• WORK INSTRUCTIONS: Your response should consist solely of the lines from the one containing "Identify the document" through the final line of the entries, repeated exactly.

• DATA EXCERPTS:
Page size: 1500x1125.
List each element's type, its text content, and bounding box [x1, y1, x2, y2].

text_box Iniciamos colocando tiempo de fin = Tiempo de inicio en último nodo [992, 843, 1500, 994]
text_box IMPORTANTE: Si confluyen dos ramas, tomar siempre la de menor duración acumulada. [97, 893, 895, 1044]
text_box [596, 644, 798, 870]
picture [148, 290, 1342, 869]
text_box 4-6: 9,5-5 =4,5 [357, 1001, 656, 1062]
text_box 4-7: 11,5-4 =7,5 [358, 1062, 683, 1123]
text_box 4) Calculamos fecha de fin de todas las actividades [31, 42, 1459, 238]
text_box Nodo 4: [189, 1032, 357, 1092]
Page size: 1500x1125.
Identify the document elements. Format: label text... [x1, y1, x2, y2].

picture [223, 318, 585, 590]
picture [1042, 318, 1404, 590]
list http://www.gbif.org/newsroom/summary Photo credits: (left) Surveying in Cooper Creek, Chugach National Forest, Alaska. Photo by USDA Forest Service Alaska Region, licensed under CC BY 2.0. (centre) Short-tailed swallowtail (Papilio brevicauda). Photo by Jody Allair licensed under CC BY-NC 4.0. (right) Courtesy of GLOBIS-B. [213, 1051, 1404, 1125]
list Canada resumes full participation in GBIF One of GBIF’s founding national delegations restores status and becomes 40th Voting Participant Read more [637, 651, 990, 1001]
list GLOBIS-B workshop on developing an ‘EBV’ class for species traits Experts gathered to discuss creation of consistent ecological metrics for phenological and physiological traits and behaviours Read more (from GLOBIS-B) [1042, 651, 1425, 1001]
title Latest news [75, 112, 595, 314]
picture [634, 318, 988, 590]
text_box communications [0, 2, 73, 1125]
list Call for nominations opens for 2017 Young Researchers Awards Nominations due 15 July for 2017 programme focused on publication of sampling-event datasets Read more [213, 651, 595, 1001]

• EXERCISE RESPONSE:
Identify the document elements. Format: label text... [x1, y1, x2, y2].

picture [223, 318, 585, 590]
picture [1042, 318, 1404, 590]
list http://www.gbif.org/newsroom/summary Photo credits: (left) Surveying in Cooper Creek, Chugach National Forest, Alaska. Photo by USDA Forest Service Alaska Region, licensed under CC BY 2.0. (centre) Short-tailed swallowtail (Papilio brevicauda). Photo by Jody Allair licensed under CC BY-NC 4.0. (right) Courtesy of GLOBIS-B. [213, 1051, 1404, 1125]
list Canada resumes full participation in GBIF One of GBIF’s founding national delegations restores status and becomes 40th Voting Participant Read more [637, 651, 990, 1001]
list GLOBIS-B workshop on developing an ‘EBV’ class for species traits Experts gathered to discuss creation of consistent ecological metrics for phenological and physiological traits and behaviours Read more (from GLOBIS-B) [1042, 651, 1425, 1001]
title Latest news [75, 112, 595, 314]
picture [634, 318, 988, 590]
text_box communications [0, 2, 73, 1125]
list Call for nominations opens for 2017 Young Researchers Awards Nominations due 15 July for 2017 programme focused on publication of sampling-event datasets Read more [213, 651, 595, 1001]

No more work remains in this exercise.